Primo giorno sui banchi: ieri, oggi e domani

banchi-scuola

Reggio Calabria. Settembre, è tempo di migrare da mari e monti verso le aule, verso la scuola. Ma, è davvero così? Davvero si continua a custodire gelosamente nello scrigno dei riti sociali quell’appuntamento che, tradizione vuole, segna l’inequivocabile fine dell’ozio estivo? No, non è rimasto nulla della sacralità del primo giorno di scuola perché nulla è rimasto dei segni distintivi di quella che per intere generazioni è stata la vera e, forse, unica agenzia di socializzazione.
Era dai banchi, dal cortile interno, dai capannelli che, anche oggi, affollano le strade adiacenti qualsiasi edificio scolastico, che cominciavano a snodarsi amicizie che sembravano costruite apposta per accompagnarci lungo tutti gli snodi della vita, nella gioia e nel dolore. La curiosità di conoscersi o di riprendere un filo che si era interrotto per mesi, questo era l’esordio del nuovo anno scolastico, uno spartiacque di una forza tale da riportare alla normale quotidianità bambini, adolescenti, famiglie e rapporti sociali. La solidità della tranquilla routine, fatta di complicità e antipatie mal celate, il desiderio di riconoscersi tra simili e di rafforzare quel legame capace di inventarsi un’identità, che discendeva dalla sezione di appartenenza, dalla scuola che si frequentava. L’orgoglio di appartenere ad una tribù, ad un clan che aveva gli stessi valori, le stesse ansie che, per tanti, ha avuto lo sbocco naturale del mare della vita e dell’età adulta da condividere. Era l’età delle timide scoperte e quale luogo dell’anima era migliore dei propri compagni di scuola, che nella corsa verso la maturità del cuore e del pensiero erano sempre o troppo avanti o troppo indietro rispetto a ciò che speravamo e credevamo che fossimo? Nonostante la velocità di crociera delle nostre vite fosse sottoposta ad un continuo tagliando, sapevamo tutti di essere sulla stessa grande nave che dava sicurezze e fragilità, ma era la nostra nave e tale la sentivamo nella sua eterna definitività.
Sono altre le vie che seguono, nella liquidità post-contemporanea, le comunicazioni interpersonali e gli effetti che ne derivano. Interpretarne lo spirito è esercizio che richiede vivacità negli occhi dell’intelletto. La pigrizia delle idee, al contrario, si ferma al moloch della “generazione virtuale”, additando al ludibrio pubblico, vetusto sepolcro dei pregiudizi, i “nativi digitali”, quasi si trattasse di un’ etnia altra da noi. Proprio come le culture, le etnie, i mondi che migrano da civiltà lontane per approdare nel mare magnum della nostra diffidenza, li respingiamo con furore, rifiutando la fusione di valori e orizzonti. Il virtuale è tracimato nel reale, ne ha assunto forme e sostanze.

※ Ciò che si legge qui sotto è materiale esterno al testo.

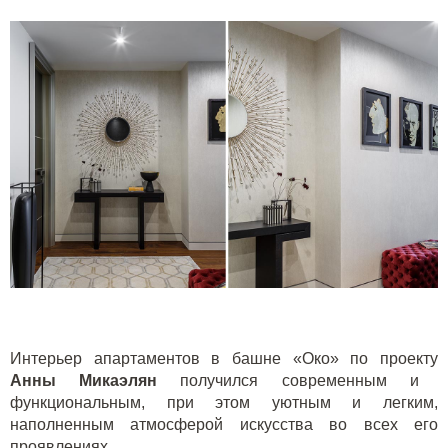
Интерьер апартаментов в башне «Око» по проекту
Анны Микаэлян
получился современным и
функциональным, при этом уютным и легким,
наполненным атмосферой искусства во всех его
проявлениях.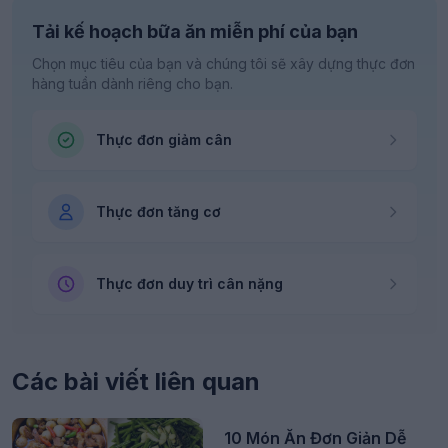
Tải kế hoạch bữa ăn miễn phí của bạn
Chọn mục tiêu của bạn và chúng tôi sẽ xây dựng thực đơn
hàng tuần dành riêng cho bạn.
Thực đơn giảm cân
Thực đơn tăng cơ
Thực đơn duy trì cân nặng
Các bài viết liên quan
10 Món Ăn Đơn Giản Dễ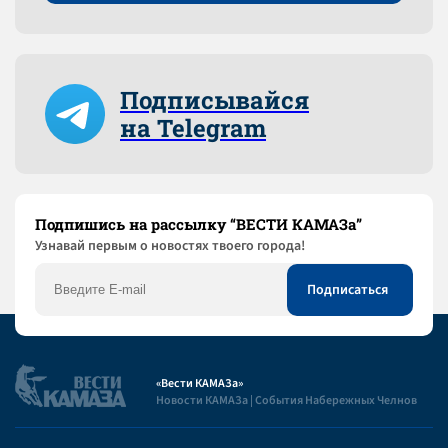
Подписывайся
на Telegram
Подпишись на рассылку “ВЕСТИ КАМАЗа”
Узнaвай первым о новостях твоего города!
«Вести КАМАЗа»
Новости КАМАЗа | События Набережных Челнов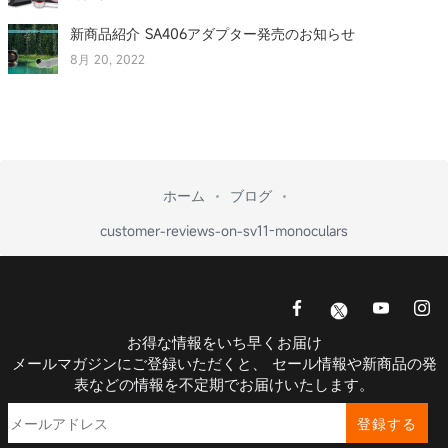
新商品紹介 SA406アダプター発売のお知らせ
8月 20, 2022
ホーム
ブログ
customer-reviews-on-sv11-monoculars
お得な情報をいち早くお届け
メールマガジンにご登録いただくと、 セール情報や新商品の発
表などの情報を不定期でお届けいたします。
登録する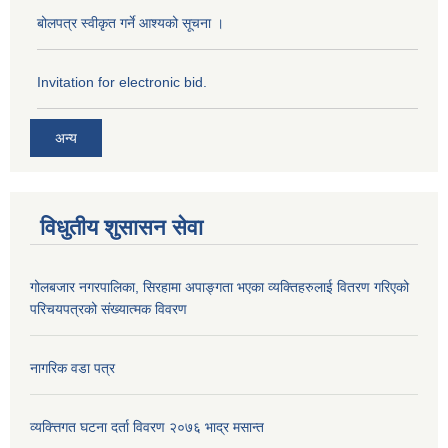
बोलपत्र स्वीकृत गर्ने आश्यको सूचना ।
Invitation for electronic bid.
अन्य
विधुतीय शुसासन सेवा
गोलबजार नगरपालिका, सिरहामा अपाङ्गता भएका व्यक्तिहरुलाई वितरण गरिएको
परिचयपत्रको संख्यात्मक विवरण
नागरिक वडा पत्र
व्यक्त्तिगत घटना दर्ता विवरण २०७६ भाद्र मसान्त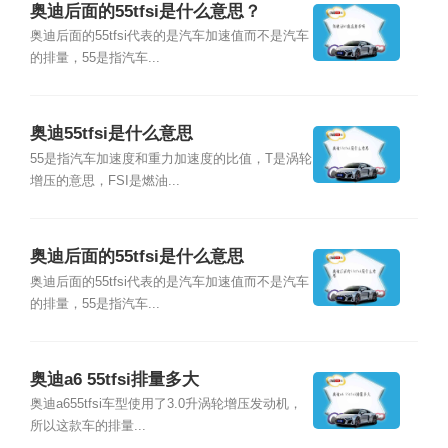
奥迪后面的55tfsi是什么意思？
奥迪后面的55tfsi代表的是汽车加速值而不是汽车
的排量，55是指汽车...
奥迪55tfsi是什么意思
55是指汽车加速度和重力加速度的比值，T是涡轮
增压的意思，FSI是燃油...
奥迪后面的55tfsi是什么意思
奥迪后面的55tfsi代表的是汽车加速值而不是汽车
的排量，55是指汽车...
奥迪a6 55tfsi排量多大
奥迪a655tfsi车型使用了3.0升涡轮增压发动机，
所以这款车的排量...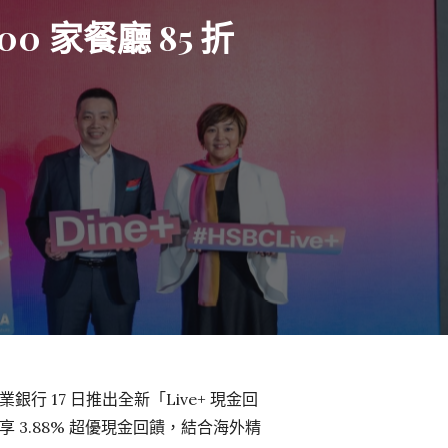
0 家餐廳 85 折
17 日推出全新「Live+ 現金回
3.88% 超優現金回饋，結合海外精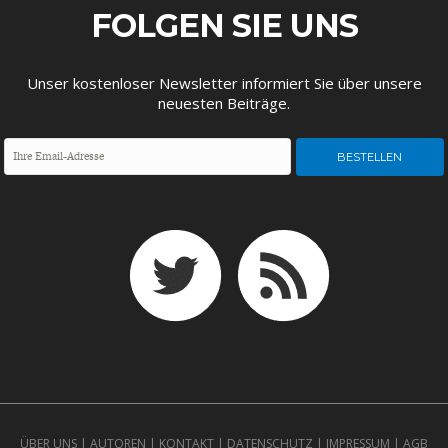
FOLGEN SIE UNS
Unser kostenloser Newsletter informiert Sie über unsere
neuesten Beiträge.
ÜBER UNS
|
AUTOREN
|
KONTAKT
|
DATENSCHUTZ
|
IMPRESSUM
|
AGB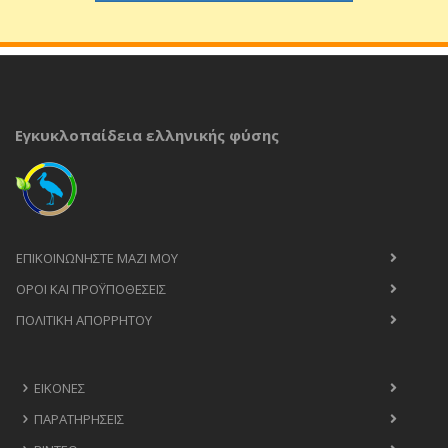
Εγκυκλοπαίδεια ελληνικής φύσης
ΕΠΙΚΟΙΝΩΝΉΣΤΕ ΜΑΖΊ ΜΟΥ
ΟΡΟΙ ΚΑΙ ΠΡΟΫΠΟΘΈΣΕΙΣ
ΠΟΛΙΤΙΚΉ ΑΠΟΡΡΉΤΟΥ
ΕΙΚΌΝΕΣ
ΠΑΡΑΤΗΡΉΣΕΙΣ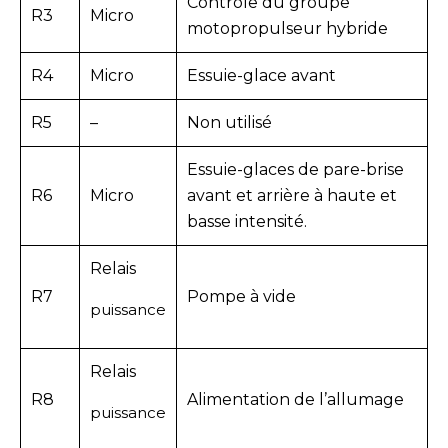
Contrôle du groupe
R3
Micro
motopropulseur hybride
R4
Micro
Essuie-glace avant
R5
–
Non utilisé
Essuie-glaces de pare-brise
R6
Micro
avant et arrière à haute et
basse intensité.
Relais
R7
Pompe à vide
puissance
Relais
R8
Alimentation de l’allumage
puissance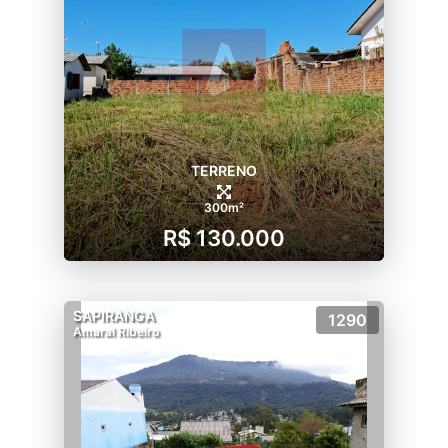
TERRENO
300m²
R$ 130.000
SAPIRANGA
1290
Amaral Ribeiro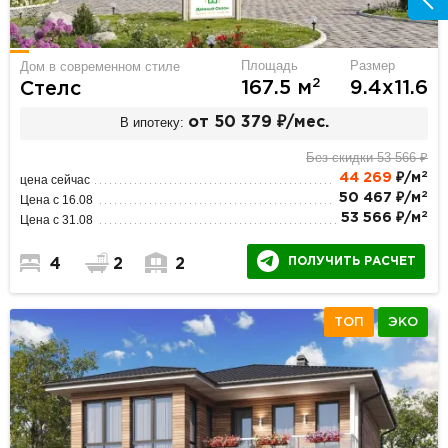
Площадь
Размер
Дом в современном стиле
2
167.5 м
9.4х11.6
Стелс
В ипотеку:
от 50 379 ₽/мес.
Без скидки 53 566 ₽
2
44 269
₽/м
цена сейчас
2
50 467 ₽/м
Цена с 16.08
2
53 566 ₽/м
Цена с 31.08
ПОЛУЧИТЬ РАСЧЕТ
4
2
2
ТОП
ЭКО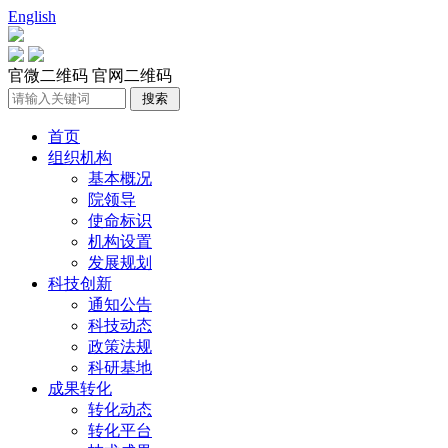
English
官微二维码
官网二维码
首页
组织机构
基本概况
院领导
使命标识
机构设置
发展规划
科技创新
通知公告
科技动态
政策法规
科研基地
成果转化
转化动态
转化平台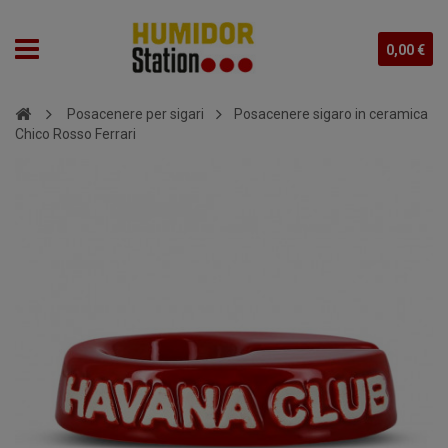
0,00 €
Posacenere per sigari
Posacenere sigaro in ceramica
Chico Rosso Ferrari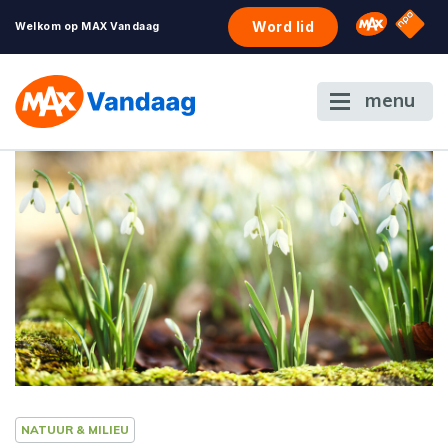
NPO S
Omroep 
Word lid
Welkom op MAX Vandaag
menu
NATUUR & MILIEU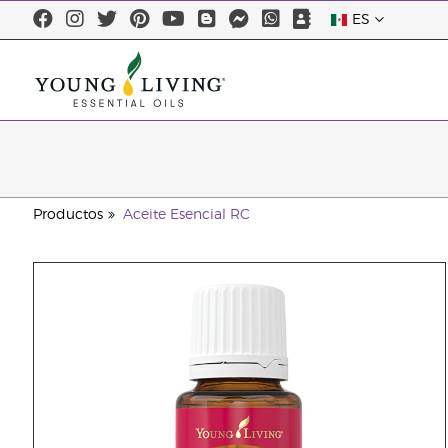
ES
Productos
Aceite Esencial RC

Fluidità, anche nelle relazioni tra simili, è questa la parola d’ordine.
Meglio sarebbe arrampicarsi sull’idea che oggi, come ogni anno, suonerà la campanella, ma non darà inizio a nulla che già non sia, non interromperà il continuo chiacchiericcio di una società che ha perso il gusto di sentirsi comunità e che, dunque, non ha, non può avere alcun titolo per salire in cattedra, un tempo metafora di austere barriere, oggi oggetto d’arredamento neanche tanto utile nell’epoca in cui le lezioni, si dice, dovrebbero essere anche visivamente impregnate di circolarità uguale e democratica.
E’ dall’esterno che non si trasmette più il fluido che consegnava autorevolezza all’istituzione e dall’esterno i messaggi che arrivano in questo avvio di anno scolastico sono carichi di una simbologia che non sa far altro che inquietare: pandemia e precarietà. Si coltiva con cura l’illusione di proteggersi, proteggendo chi non ha bisogno di filtri per non essere anestetizzato dall’ansia globale. La vivace incoscienza dell’età dell’oro di bimbi e imberbi fanciulli non merita di essere ingabbiata dalla paura di vivere degli adulti, loro sì, bisognosi di protezione perché attori protagonisti di un film il cui soggetto è la precarietà nelle sue forme cangianti del lavoro, dell’amore, della cittadinanza, dei rapporti sociali, della vita.